National Oceanic and
Atmospheric Administration
United States Department of Commerce


FY 2024

Fractionation of iron and chromium isotopes in hydrothermal plumes from the northern Mid-Atlantic Ridge

Wang, W., A.J.M. Lough, H. Goring-Harford, O. Flanagan, D. González-Santana, J.A. Resing, D. Connelly, M.C. Lohan, A. Tagliabue, and R.H. James

Earth Planet. Sci. Lett., 624, 118468, doi: 10.1016/j.epsl.2023.118468, View open access article at Elsevier (external link) (2023)

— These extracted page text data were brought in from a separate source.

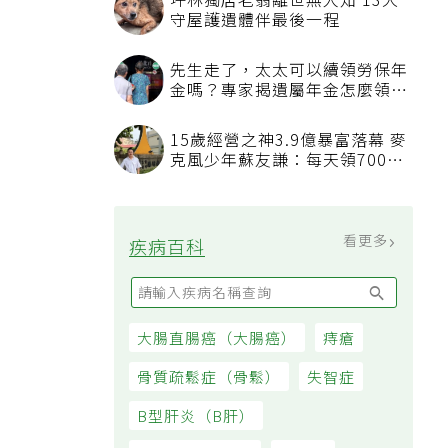
坪林獨居老翁離世無人知 13犬
守屋護遺體伴最後一程
先生走了，太太可以續領勞保年
金嗎？專家揭遺屬年金怎麼領，
看順位還要看資格
15歲經營之神3.9億暴富落幕 麥
克風少年蘇友謙：每天領700元
過日子
看更多
疾病百科
大腸直腸癌（大腸癌）
痔瘡
骨質疏鬆症（骨鬆）
失智症
B型肝炎（B肝）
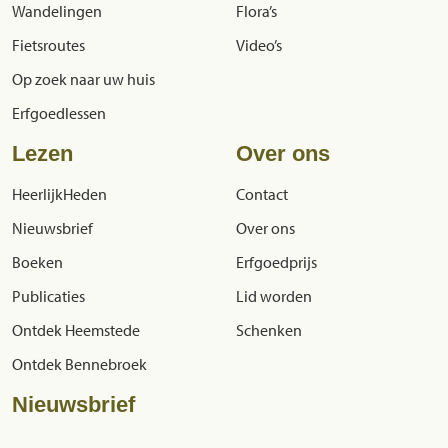
Wandelingen
Flora’s
Fietsroutes
Video’s
Op zoek naar uw huis
Erfgoedlessen
Lezen
Over ons
HeerlijkHeden
Contact
Nieuwsbrief
Over ons
Boeken
Erfgoedprijs
Publicaties
Lid worden
Ontdek Heemstede
Schenken
Ontdek Bennebroek
Nieuwsbrief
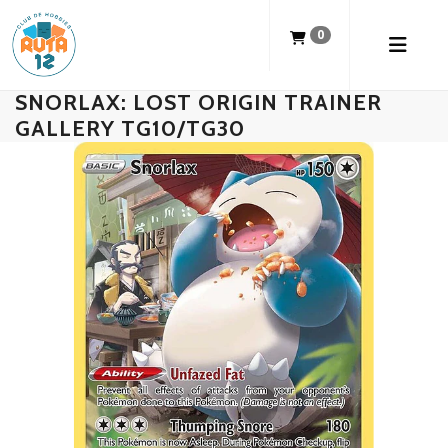
0
SNORLAX: LOST ORIGIN TRAINER
GALLERY TG10/TG30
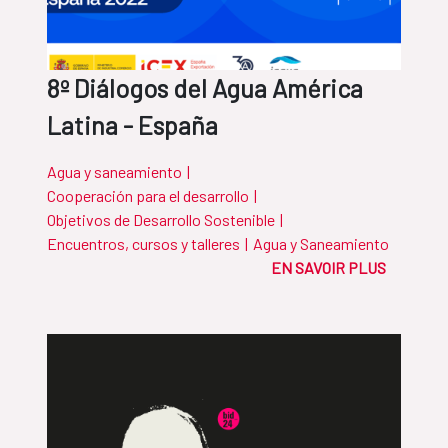
8º Diálogos del Agua América
Latina - España
Agua y saneamiento
|
Cooperación para el desarrollo
|
Objetivos de Desarrollo Sostenible
|
Encuentros, cursos y talleres
|
Agua y Saneamiento
EN SAVOIR PLUS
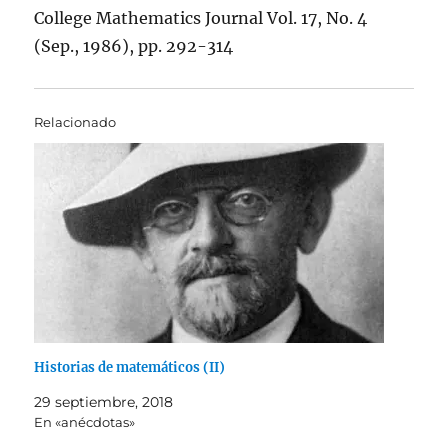
College Mathematics Journal Vol. 17, No. 4
(Sep., 1986), pp. 292-314
Relacionado
Historias de matemáticos (II)
29 septiembre, 2018
En «anécdotas»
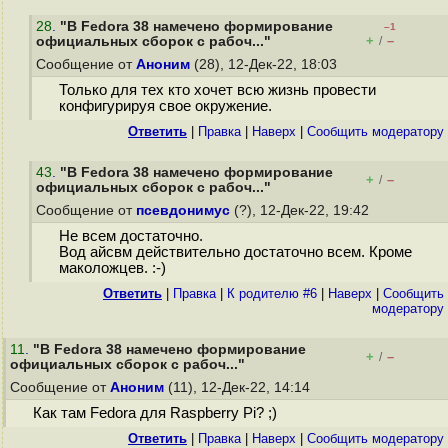
28
.
"В Fedora 38 намечено формирование
–1
+
–
официальных сборок с рабоч..."
/
Сообщение от
Аноним
(28), 12-Дек-22, 18:03
Только для тех кто хочет всю жизнь провести
конфигурируя свое окружение.
Ответить
|
Правка
|
Наверх
|
Cообщить модератору
43
.
"В Fedora 38 намечено формирование
+
–
/
официальных сборок с рабоч..."
Сообщение от
псевдонимус
(?), 12-Дек-22, 19:42
Не всем достаточно.
Вод айсвм действительно достаточно всем. Кроме
маколожцев. :-)
Ответить
|
Правка
|
К родителю #6
|
Наверх
|
Cообщить
модератору
11
.
"В Fedora 38 намечено формирование
+
–
/
официальных сборок с рабоч..."
Сообщение от
Аноним
(11), 12-Дек-22, 14:14
Как там Fedora для Raspberry Pi? ;)
Ответить
|
Правка
|
Наверх
|
Cообщить модератору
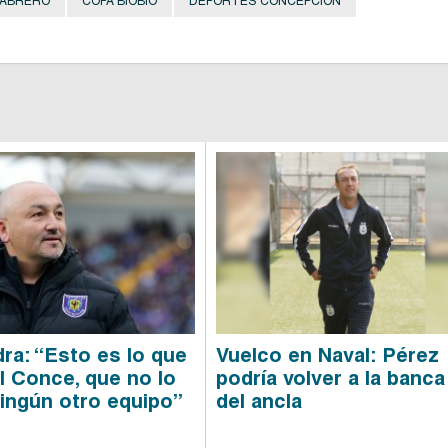
CABRERO
COPA BIOBÍO
DEPORTES CONCEPCIÓN
ra: “Esto es lo que
Vuelco en Naval: Pérez
el Conce, que no lo
podría volver a la banca
ningún otro equipo”
del ancla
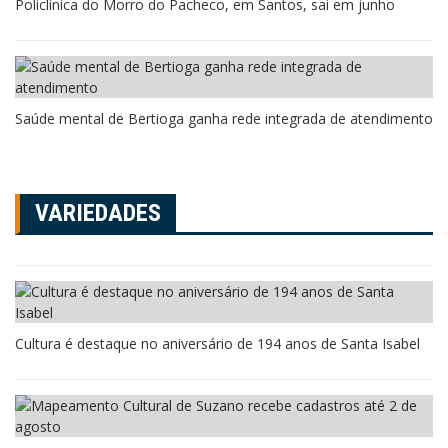
Policlínica do Morro do Pacheco, em Santos, sai em junho
Saúde mental de Bertioga ganha rede integrada de atendimento
VARIEDADES
Cultura é destaque no aniversário de 194 anos de Santa Isabel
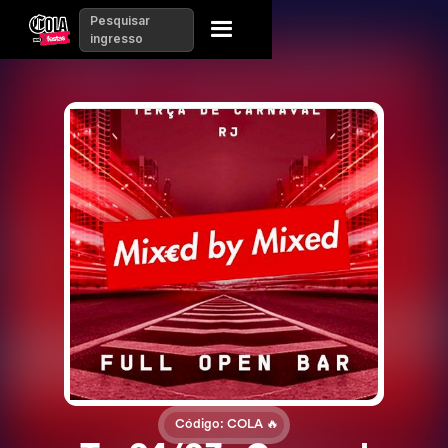
Pesquisar
ingresso
Código: COLA 🔥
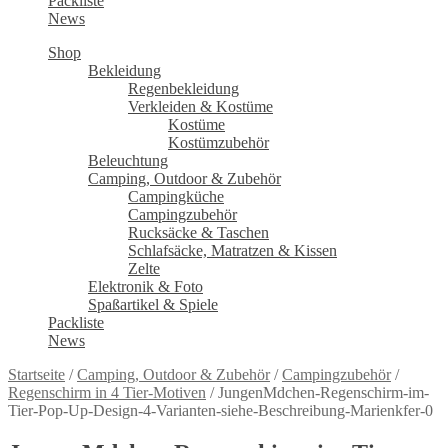
Packliste
News
Shop
Bekleidung
Regenbekleidung
Verkleiden & Kostüme
Kostüme
Kostümzubehör
Beleuchtung
Camping, Outdoor & Zubehör
Campingküche
Campingzubehör
Rucksäcke & Taschen
Schlafsäcke, Matratzen & Kissen
Zelte
Elektronik & Foto
Spaßartikel & Spiele
Packliste
News
Startseite
/
Camping, Outdoor & Zubehör
/
Campingzubehör
/
Regenschirm in 4 Tier-Motiven
/
JungenMdchen-Regenschirm-im-
Tier-Pop-Up-Design-4-Varianten-siehe-Beschreibung-Marienkfer-0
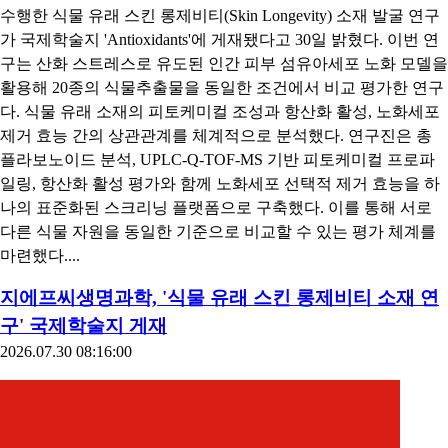
수행한 식물 유래 스킨 롱제비티(Skin Longevity) 소재 발굴 연구
가 국제학술지 'Antioxidants'에 게재됐다고 30일 밝혔다. 이번 연
구는 산화 스트레스로 유도된 인간 피부 섬유아세포 노화 모델을
활용해 20종의 식물추출물을 동일한 조건에서 비교 평가한 연구
다. 식물 유래 소재의 피토케미컬 조성과 항산화 활성, 노화세포
제거 효능 간의 상관관계를 체계적으로 분석했다. 연구진은 총
플라보노이드 분석, UPLC-Q-TOF-MS 기반 피토케미컬 프로파
일링, 항산화 활성 평가와 함께 노화세포 선택적 제거 효능을 하
나의 표준화된 스크리닝 플랫폼으로 구축했다. 이를 통해 서로
다른 식물 자원을 동일한 기준으로 비교할 수 있는 평가 체계를
마련했다....
지에프씨생명과학, '식물 유래 스킨 롱제비티 소재 연
구' 국제학술지 게재
2026.07.30 08:16:00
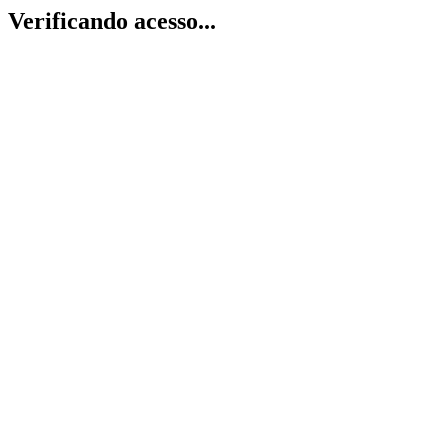
Verificando acesso...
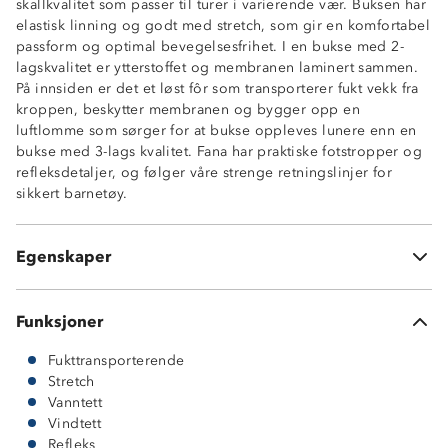
skallkvalitet som passer til turer i varierende vær. Buksen har
elastisk linning og godt med stretch, som gir en komfortabel
passform og optimal bevegelsesfrihet. I en bukse med 2-
Vanntett (10 000 mm vannsøyle)
lagskvalitet er ytterstoffet og membranen laminert sammen.
Vindtett
På innsiden er det et løst fôr som transporterer fukt vekk fra
Fukttransporterende (5 000 g/m2/24t)
kroppen, beskytter membranen og bygger opp en
Tapede sømmer
luftlomme som sørger for at bukse oppleves lunere enn en
Stretch
bukse med 3-lags kvalitet. Fana har praktiske fotstropper og
Knappejustering i linningen
refleksdetaljer, og følger våre strenge retningslinjer for
Refleksdetaljer
sikkert barnetøy.
Elastikk i benåpning
Meshfôr
Avtagbare fotstrikker
Egenskaper
Buksen har ingen lommer
Funksjoner
Fukttransporterende
Stretch
Vanntett
Vindtett
Refleks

Hydrothermal venting impacts the global-scale biogeochemical cycles of many trace metals and their isotopes. Processes in hydrothermal plumes regulate the dispersal of vent-derived metals and may vary in response to differences in the geologic setting of vent fields and/or the geochemistry of the overlying ocean water. Here we present results of analyses of dissolved Fe and Cr concentrations, and dissolved Fe isotope (δ56Fe) and Cr isotope (δ53Cr) distributions, in seawater samples collected from above TAG and Rainbow vent sites on the Mid-Atlantic Ridge during the GEOTRACES GA13 cruise. We show that profiles of dissolved Fe and Cr isotopes through the near-field hydrothermal plumes are the mirror image of each other. Oxidation of Fe(II) and precipitation of Fe-(oxyhydr)oxides account for the low δ56Fe values of dissolved Fe, as low as −1.83 ‰ at TAG and −6.94 ‰ at Rainbow. Plume samples with low δ56Fe values are associated with elevated δ53Cr values of dissolved Cr compared to background seawater (by up to +0.14 ‰ and +0.69 ‰ at TAG and Rainbow, respectively), while particulate Cr is characterised by relatively low δ53Cr values (−1.02 to −1.22 ‰). This striking result suggests that seawater Cr(VI) is reduced to Cr(III) and precipitates on the surface of Fe(III) particles within the hydrothermal plume. Reduction of Cr(VI) and scavenging of Cr(III) by plume Fe-(oxyhydr)oxide particles mean that high-temperature hydrothermal systems are likely a net sink for seawater Cr at Rainbow (and also at TAG). As the removal flux of Cr is related to the flux of hydrothermal Fe(II) and the rate of Fe(II) oxidation in the hydrothermal plume, it may (i) vary across vent sites at a global scale and (ii) change over glacial-interglacial cycles.